Delibes, a través de Menchu, nos muestra los asuntos eternos del ser humano: incomunicación, vacío, soledad, deseos y frustraciones y, al final, la culpa, ese saco de piedras con el que, a pesar de todo, una tiene que cargar. Una mujer que estoicamente ha asumido la realidad que le ha tocado vivir, pero cuya fachada impoluta esconde una mujer compleja, con sus luces y sus sombras, una vida ejemplar que no la impide ansiar otra mejor.
Tras la muerte de Delibes, en 2010, Lola Herrera recordaba la amistad que ambos forjaron gracias a la obra. Hablaba del escepticismo del autor al conocer que su obra iba a ser llevada al teatro: no creía posible que la actriz pudiese memorizar semejante texto, con tantos saltos temporales, debió de pensar que el público se aburriría. Después admitió que ya no podía ver otro rostro y otra voz para su personaje que no fueran los de Lola.
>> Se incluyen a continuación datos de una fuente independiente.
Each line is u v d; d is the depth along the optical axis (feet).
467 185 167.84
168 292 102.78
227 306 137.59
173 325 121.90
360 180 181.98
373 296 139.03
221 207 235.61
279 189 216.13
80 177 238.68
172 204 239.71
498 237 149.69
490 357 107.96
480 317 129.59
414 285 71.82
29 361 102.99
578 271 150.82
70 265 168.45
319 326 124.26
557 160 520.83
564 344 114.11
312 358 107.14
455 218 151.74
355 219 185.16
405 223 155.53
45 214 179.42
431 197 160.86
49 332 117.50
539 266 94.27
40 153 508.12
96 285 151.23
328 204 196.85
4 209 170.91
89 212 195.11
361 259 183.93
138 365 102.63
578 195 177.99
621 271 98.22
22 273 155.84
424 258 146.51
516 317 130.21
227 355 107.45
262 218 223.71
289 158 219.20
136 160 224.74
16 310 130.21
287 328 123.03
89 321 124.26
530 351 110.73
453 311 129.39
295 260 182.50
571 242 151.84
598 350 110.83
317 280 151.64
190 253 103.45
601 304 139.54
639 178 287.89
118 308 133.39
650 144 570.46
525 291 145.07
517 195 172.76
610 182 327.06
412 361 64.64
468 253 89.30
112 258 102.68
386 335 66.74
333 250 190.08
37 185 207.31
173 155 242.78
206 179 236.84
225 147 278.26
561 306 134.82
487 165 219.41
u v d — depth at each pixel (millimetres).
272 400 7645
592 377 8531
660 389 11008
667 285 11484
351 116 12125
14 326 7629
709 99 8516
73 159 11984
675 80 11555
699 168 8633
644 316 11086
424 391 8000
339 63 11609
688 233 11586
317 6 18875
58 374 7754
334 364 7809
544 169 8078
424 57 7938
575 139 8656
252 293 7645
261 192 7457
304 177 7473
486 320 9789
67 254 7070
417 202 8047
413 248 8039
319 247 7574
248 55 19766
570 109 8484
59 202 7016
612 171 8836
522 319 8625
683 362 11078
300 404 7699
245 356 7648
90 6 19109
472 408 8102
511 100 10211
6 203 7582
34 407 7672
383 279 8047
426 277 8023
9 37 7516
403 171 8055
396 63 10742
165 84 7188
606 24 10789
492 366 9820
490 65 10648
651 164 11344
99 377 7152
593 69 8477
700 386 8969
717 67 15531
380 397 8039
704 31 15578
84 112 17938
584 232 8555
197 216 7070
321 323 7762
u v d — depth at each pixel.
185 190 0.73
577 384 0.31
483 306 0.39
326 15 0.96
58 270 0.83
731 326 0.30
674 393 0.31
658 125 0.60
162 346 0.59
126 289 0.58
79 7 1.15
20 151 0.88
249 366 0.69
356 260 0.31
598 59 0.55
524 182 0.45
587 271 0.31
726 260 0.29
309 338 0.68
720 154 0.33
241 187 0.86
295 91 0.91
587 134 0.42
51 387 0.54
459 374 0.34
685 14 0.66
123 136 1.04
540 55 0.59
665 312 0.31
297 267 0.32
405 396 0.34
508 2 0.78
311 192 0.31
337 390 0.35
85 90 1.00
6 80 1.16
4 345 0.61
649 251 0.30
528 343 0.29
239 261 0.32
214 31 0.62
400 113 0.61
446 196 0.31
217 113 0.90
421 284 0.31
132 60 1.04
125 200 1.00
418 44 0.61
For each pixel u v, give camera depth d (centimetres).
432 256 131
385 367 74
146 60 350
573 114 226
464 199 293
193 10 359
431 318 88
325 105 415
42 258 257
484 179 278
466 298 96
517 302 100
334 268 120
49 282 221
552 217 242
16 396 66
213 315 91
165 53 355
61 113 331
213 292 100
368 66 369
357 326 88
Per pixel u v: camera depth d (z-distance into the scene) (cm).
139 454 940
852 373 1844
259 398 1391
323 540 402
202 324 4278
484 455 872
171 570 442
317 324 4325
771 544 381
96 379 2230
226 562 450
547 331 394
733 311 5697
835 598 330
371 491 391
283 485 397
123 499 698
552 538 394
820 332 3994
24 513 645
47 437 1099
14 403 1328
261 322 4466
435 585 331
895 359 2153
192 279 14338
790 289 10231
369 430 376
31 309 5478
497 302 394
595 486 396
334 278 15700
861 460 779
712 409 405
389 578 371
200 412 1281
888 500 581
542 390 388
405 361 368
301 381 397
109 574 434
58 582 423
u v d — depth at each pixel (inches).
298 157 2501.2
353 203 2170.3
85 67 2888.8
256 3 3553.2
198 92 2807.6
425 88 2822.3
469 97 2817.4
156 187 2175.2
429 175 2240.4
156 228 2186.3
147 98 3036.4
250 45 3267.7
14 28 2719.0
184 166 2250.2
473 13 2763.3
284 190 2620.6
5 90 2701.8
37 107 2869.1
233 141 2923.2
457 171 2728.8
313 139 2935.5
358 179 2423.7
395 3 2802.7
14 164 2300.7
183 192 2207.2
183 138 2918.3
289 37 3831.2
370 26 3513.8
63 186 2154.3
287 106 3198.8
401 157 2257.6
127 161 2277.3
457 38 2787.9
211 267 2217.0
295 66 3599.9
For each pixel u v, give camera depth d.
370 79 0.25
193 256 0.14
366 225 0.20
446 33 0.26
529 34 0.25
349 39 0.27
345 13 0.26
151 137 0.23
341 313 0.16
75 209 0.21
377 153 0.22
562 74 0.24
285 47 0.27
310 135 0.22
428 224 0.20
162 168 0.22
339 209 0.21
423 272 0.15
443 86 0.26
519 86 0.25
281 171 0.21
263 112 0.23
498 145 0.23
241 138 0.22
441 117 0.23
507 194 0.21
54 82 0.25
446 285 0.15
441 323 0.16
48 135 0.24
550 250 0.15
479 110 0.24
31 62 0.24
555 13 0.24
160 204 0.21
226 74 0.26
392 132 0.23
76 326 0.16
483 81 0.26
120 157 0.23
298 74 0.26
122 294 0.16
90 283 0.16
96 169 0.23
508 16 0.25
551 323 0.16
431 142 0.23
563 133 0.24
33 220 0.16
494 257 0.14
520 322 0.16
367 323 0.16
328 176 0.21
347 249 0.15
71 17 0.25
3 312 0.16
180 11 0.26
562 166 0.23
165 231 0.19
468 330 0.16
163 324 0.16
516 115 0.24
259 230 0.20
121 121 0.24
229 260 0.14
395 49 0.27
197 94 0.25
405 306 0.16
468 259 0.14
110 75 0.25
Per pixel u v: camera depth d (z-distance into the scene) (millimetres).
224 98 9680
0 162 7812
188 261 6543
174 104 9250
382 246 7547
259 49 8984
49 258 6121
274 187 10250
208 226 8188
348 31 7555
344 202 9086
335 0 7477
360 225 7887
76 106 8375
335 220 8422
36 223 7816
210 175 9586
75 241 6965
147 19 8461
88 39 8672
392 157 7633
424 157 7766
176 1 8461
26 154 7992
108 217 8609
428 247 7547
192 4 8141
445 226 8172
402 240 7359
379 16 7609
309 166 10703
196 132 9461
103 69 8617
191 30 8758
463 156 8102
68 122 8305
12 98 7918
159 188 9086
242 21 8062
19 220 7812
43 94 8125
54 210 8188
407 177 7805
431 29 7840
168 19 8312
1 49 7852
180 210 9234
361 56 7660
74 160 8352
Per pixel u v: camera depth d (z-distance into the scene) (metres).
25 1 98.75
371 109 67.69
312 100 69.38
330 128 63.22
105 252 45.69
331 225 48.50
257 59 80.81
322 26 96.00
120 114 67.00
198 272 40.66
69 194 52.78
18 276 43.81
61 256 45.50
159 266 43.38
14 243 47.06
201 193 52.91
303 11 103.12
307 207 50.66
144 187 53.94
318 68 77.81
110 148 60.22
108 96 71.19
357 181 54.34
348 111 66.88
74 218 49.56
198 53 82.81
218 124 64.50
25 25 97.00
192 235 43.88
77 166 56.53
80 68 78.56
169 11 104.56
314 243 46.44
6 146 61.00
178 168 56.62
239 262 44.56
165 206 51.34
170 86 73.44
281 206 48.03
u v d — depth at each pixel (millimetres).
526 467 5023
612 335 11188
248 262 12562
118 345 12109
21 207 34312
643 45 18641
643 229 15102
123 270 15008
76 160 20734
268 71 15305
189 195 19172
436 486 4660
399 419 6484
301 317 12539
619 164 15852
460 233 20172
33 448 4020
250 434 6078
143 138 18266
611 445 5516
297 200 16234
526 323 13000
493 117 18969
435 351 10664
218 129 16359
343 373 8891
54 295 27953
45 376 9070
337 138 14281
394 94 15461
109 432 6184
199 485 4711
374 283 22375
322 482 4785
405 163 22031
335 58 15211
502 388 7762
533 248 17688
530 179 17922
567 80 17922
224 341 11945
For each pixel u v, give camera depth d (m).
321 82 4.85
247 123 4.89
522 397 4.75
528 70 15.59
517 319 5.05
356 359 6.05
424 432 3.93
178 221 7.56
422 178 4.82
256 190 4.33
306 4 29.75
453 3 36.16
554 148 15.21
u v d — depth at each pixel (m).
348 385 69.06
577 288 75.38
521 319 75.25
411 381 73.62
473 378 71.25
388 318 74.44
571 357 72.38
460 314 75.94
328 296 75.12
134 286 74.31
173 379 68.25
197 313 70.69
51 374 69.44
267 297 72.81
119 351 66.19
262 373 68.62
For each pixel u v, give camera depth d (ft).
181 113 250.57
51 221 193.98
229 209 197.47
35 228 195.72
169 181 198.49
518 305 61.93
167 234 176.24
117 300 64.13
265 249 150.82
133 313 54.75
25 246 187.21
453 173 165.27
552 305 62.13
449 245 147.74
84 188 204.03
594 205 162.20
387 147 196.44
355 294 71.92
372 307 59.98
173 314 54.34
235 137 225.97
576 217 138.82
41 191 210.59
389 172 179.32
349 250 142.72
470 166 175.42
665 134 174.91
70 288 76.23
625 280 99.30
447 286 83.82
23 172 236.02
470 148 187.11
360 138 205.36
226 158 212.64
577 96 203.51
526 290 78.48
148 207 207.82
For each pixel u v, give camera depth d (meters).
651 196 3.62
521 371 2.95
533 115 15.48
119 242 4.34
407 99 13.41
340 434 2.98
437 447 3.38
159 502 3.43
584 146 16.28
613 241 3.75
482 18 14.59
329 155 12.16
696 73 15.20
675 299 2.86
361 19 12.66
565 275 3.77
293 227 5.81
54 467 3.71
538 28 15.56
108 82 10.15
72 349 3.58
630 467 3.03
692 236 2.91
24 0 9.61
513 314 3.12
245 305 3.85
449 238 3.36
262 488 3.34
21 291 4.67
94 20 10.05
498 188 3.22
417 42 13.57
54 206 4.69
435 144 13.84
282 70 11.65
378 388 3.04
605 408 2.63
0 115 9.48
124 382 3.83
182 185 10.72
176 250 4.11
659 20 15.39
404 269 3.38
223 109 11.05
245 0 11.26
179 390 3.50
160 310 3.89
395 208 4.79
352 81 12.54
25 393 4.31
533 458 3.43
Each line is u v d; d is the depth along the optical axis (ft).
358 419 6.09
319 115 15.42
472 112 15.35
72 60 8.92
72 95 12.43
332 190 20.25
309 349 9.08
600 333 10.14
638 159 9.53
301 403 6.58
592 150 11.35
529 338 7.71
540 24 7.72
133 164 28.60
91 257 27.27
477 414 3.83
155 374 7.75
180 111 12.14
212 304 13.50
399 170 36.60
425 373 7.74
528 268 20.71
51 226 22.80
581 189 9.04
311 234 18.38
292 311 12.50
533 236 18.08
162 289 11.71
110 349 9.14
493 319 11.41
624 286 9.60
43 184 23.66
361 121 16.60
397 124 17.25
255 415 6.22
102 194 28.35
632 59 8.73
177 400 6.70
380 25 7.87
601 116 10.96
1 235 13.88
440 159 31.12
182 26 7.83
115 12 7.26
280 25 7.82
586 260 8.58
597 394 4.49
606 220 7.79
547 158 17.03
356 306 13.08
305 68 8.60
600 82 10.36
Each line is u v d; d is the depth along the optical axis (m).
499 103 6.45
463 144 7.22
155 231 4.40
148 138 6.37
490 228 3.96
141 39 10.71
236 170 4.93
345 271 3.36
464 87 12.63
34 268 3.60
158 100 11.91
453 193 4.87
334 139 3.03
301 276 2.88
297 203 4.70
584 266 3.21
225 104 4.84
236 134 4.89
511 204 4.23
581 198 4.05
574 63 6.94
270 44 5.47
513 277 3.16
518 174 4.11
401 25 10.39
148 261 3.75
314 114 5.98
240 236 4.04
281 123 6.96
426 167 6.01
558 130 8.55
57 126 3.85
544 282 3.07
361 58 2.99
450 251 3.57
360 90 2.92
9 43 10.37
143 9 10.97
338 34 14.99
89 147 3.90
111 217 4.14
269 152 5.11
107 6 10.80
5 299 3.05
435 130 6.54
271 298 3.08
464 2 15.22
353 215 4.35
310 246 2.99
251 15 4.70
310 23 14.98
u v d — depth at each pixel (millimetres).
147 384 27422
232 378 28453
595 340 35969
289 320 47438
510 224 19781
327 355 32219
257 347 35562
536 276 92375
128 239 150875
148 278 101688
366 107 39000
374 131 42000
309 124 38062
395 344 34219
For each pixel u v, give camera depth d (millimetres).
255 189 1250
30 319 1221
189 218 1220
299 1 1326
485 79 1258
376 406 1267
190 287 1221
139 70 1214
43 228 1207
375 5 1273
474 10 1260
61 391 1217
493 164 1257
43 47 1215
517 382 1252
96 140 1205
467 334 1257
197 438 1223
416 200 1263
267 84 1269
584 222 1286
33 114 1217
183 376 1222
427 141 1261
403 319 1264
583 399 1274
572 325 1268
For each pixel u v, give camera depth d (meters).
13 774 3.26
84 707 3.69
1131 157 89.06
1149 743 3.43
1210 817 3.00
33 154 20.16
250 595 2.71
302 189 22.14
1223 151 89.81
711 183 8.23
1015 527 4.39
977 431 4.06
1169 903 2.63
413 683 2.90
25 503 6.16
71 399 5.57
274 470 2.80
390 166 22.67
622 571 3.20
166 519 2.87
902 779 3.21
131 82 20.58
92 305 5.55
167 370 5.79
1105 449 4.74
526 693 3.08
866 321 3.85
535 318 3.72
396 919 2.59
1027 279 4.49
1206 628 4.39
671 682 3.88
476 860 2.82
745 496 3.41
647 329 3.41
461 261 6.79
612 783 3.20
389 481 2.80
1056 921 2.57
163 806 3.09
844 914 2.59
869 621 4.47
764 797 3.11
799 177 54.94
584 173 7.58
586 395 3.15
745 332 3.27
Desde el momento del estreno, con las primeras filas ocupadas por académicos de la Real Academia de la Lengua y la actriz hecha un manojo de nervios, fue todo un éxito, ni el público ni la crítica escatimaron en elogios. Sospecho la enorme satisfacción de Delibes al comprobar la magistral interpretación de Lola. Una excepcional interpretación que ha repetido de manera impertérrita a lo largo de los años, aportándole a su papel la calidad que le da el paso del tiempo y la experiencia, la solera propia de los buenos vinos.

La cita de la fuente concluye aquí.